Kurlander is also the producer of the award-winning documentary The Shot Felt 'Round The World, also known as A Shot That Saved The World, which won Best Documentary at the San Luis Obisbo Film Festival and has been picked up for broadcast by the Smithsonian Channel. The film is about Jonas Salk and his team at the University of Pittsburgh who pulled together with a nation to conquer one of the most feared diseases of the twentieth century, polio, and current efforts to finish the job and make the world polio free. Shot began as a class project at the University of Pittsburgh based on footage culled from the 50th Anniversary Celebration of the Salk vaccine. The updated version of the film features an interview with Bill Gates speaking about the current polio eradication effort. Though winning the CINE Golden Eagle Award when it first came out for best Science Program, the film received renewed attention during the COVID pandemic leading to Kurlander appearing on CBS Sunday Morning segment about "How The Fight Against Polio Was Won" and the film "Chasing Covid" which Kurlander produced and directed.

Kurlander also produced the film "Burden of Genius" about transplant pioneer Dr. Thomas Starzl who turned the idea of organ transplantation-- once thought to be science fiction-- into an everyday miracle which has saved countless lives. That film has won several Best Documentary Prizes and screened at leading medical centers around the world from Harvard's Mass General to Stanford, and from New Delhi to Hiroshima.

Kurlander produced the Starz TV ten part TV series "The Chair" with Chris Moore ("Project Greenlight", "Good Will Hunting") and Zach Quinto which documented two directors in Pittsburgh making two different movies from the same screenplay. The show won the 2015 Best Reality Programming from the TV Critic's Association.
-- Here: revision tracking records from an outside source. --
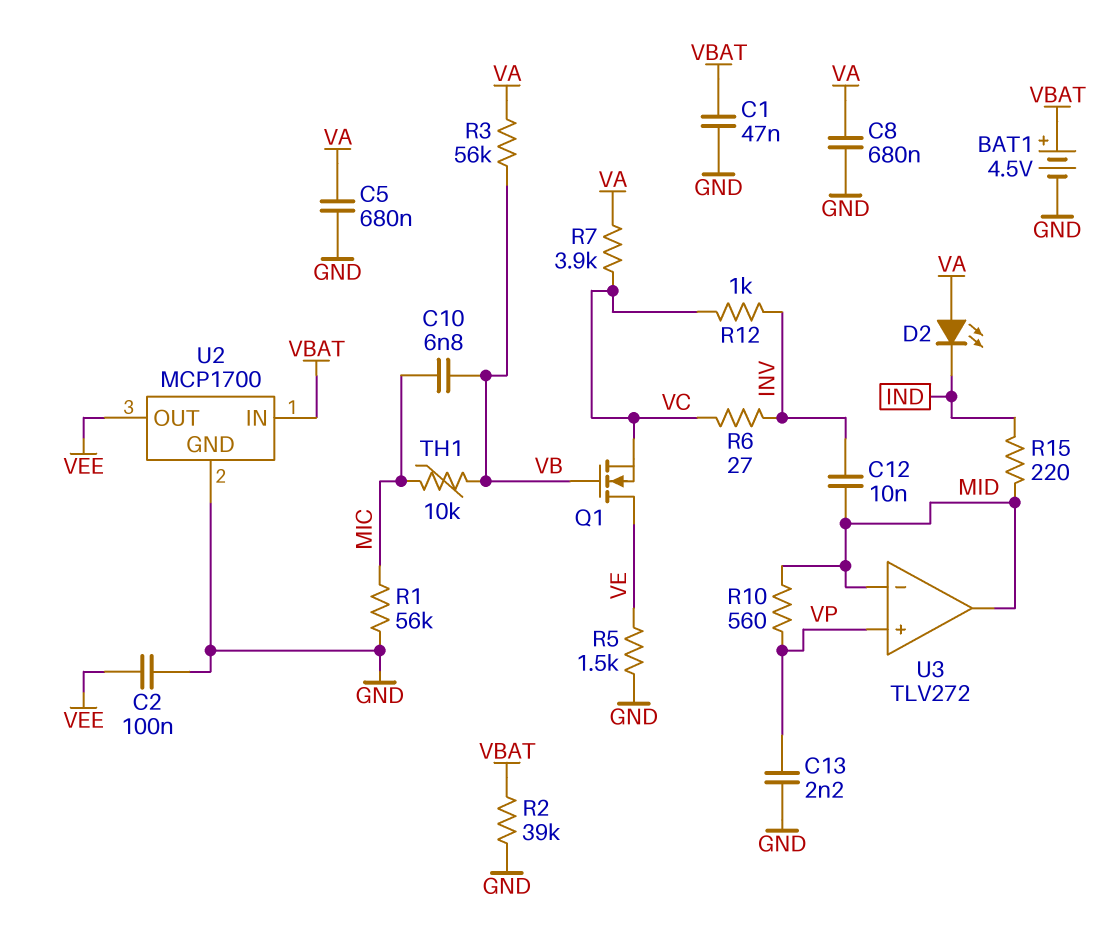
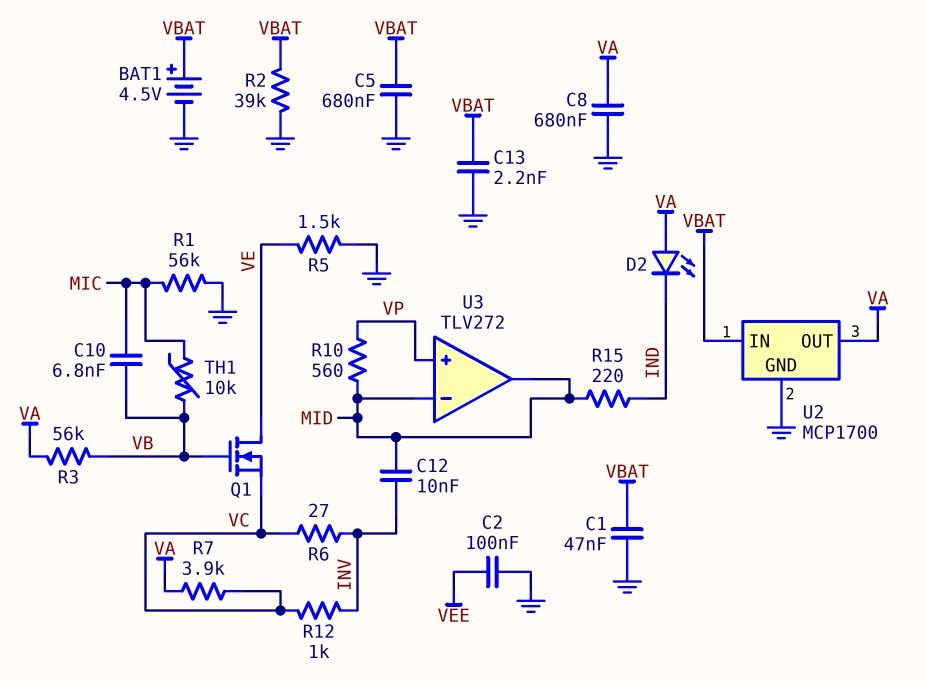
C5: 680nF (GND, VA) -> 680nF (GND, VBAT)
C13: 2.2nF (GND, VP) -> 2.2nF (GND, VBAT)
U2 pin OUT: VEE -> VA

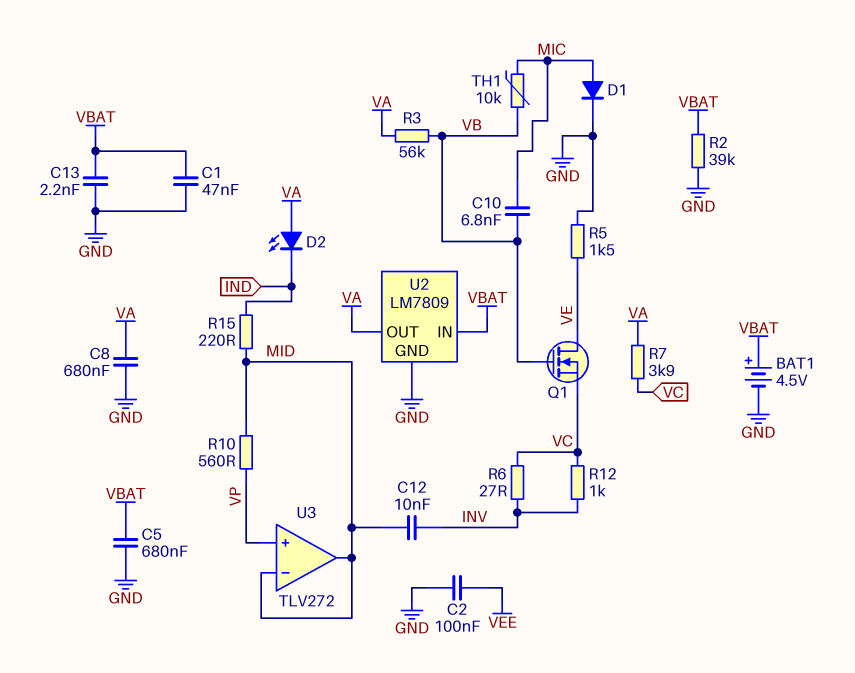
D1: none -> diode (A MIC, K GND)
R1: 56k (GND, MIC) -> none
U2: MCP1700 -> LM7809

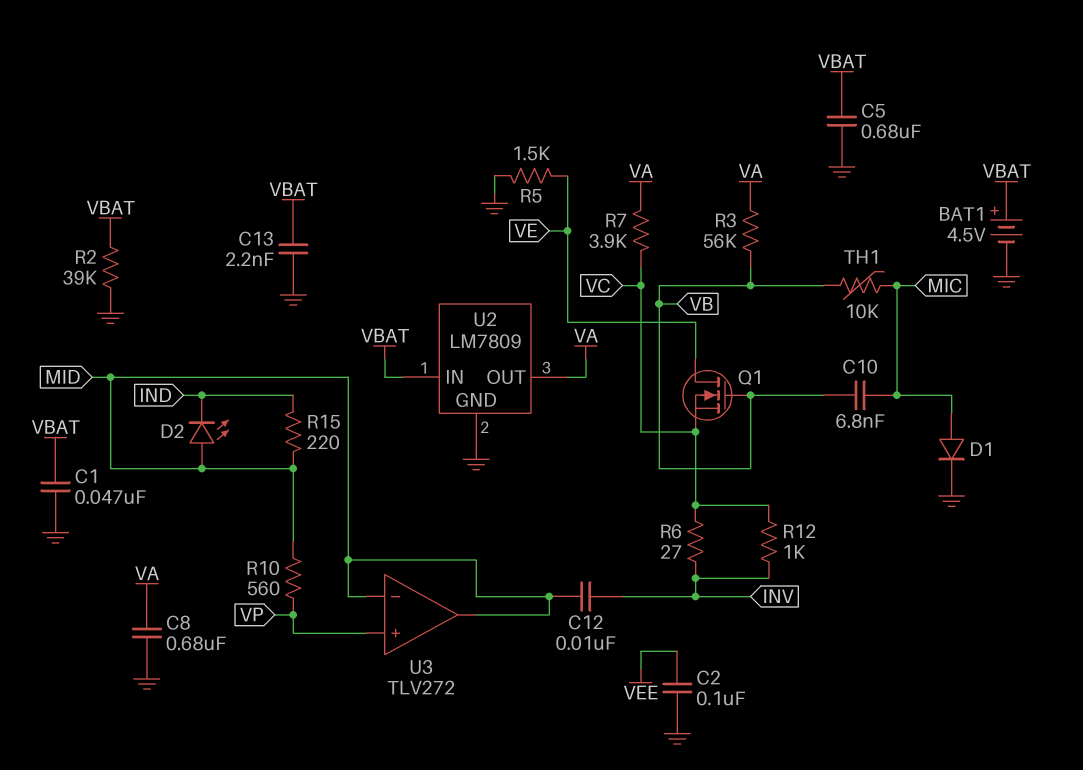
D2: LED (A VA, K IND) -> LED (A MID, K IND)

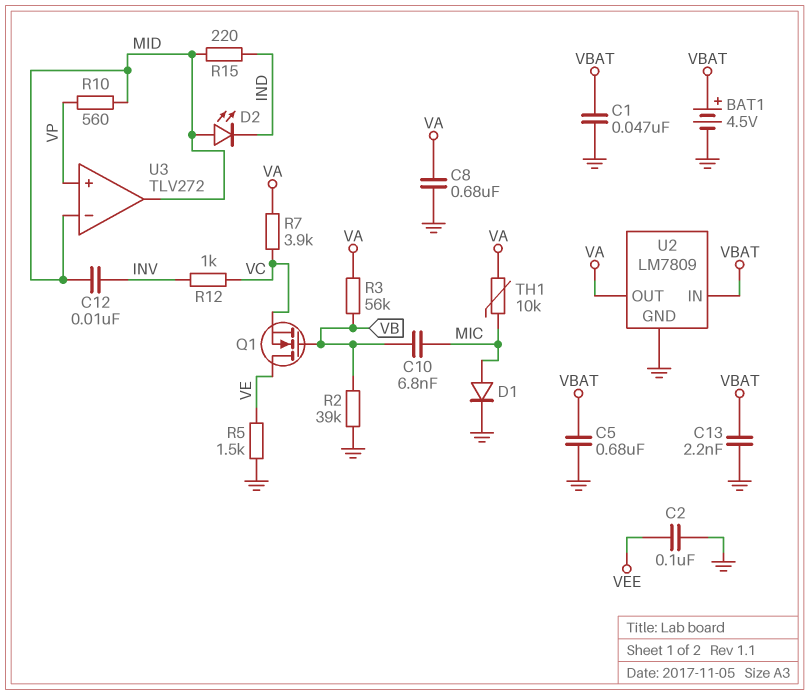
R2: 39k (GND, VBAT) -> 39k (GND, VB)
R6: 27 (INV, VC) -> none
TH1: 10k (MIC, VB) -> 10k (MIC, VA)

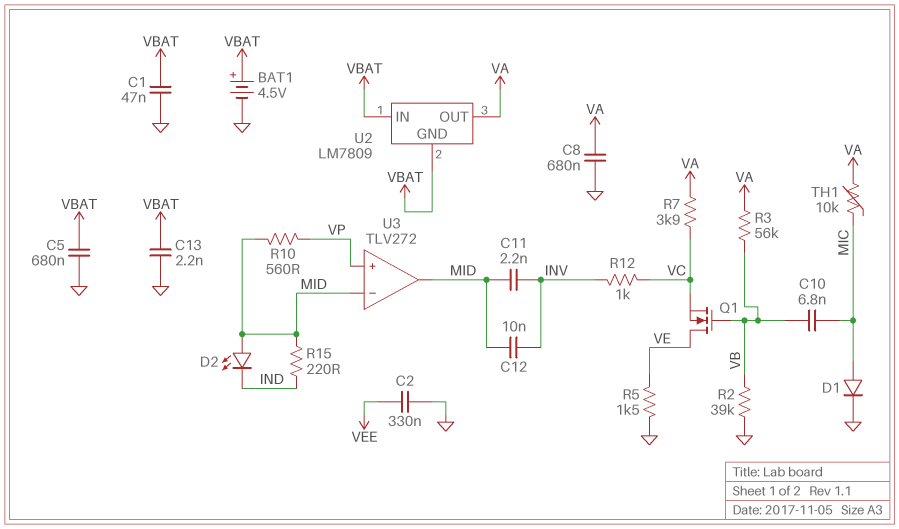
C2: 100nF (GND, VEE) -> 330nF (GND, VEE)
C11: none -> 2.2nF (INV, MID)
U2 pin GND: GND -> VBAT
In addition to continuing to teach as a senior lecturer at the University of Pittsburgh, Kurlander is also the Director of the Pitt in LA program there as well as Founding Producer of the Pittsburgh Lens at the Center for Creativity. He has been involved in non-profit activities developing innovative "Youth and Media" programs and helping develop Southwestern PA as a player in the film and television industry. Carl has also written articles for the L.A. Times, Deadline.com, the Pittsburgh Post-Gazette, the Cleveland Plain Dealer, and The Conversation which have been republished in publications from Scientific American to MS. Magazine.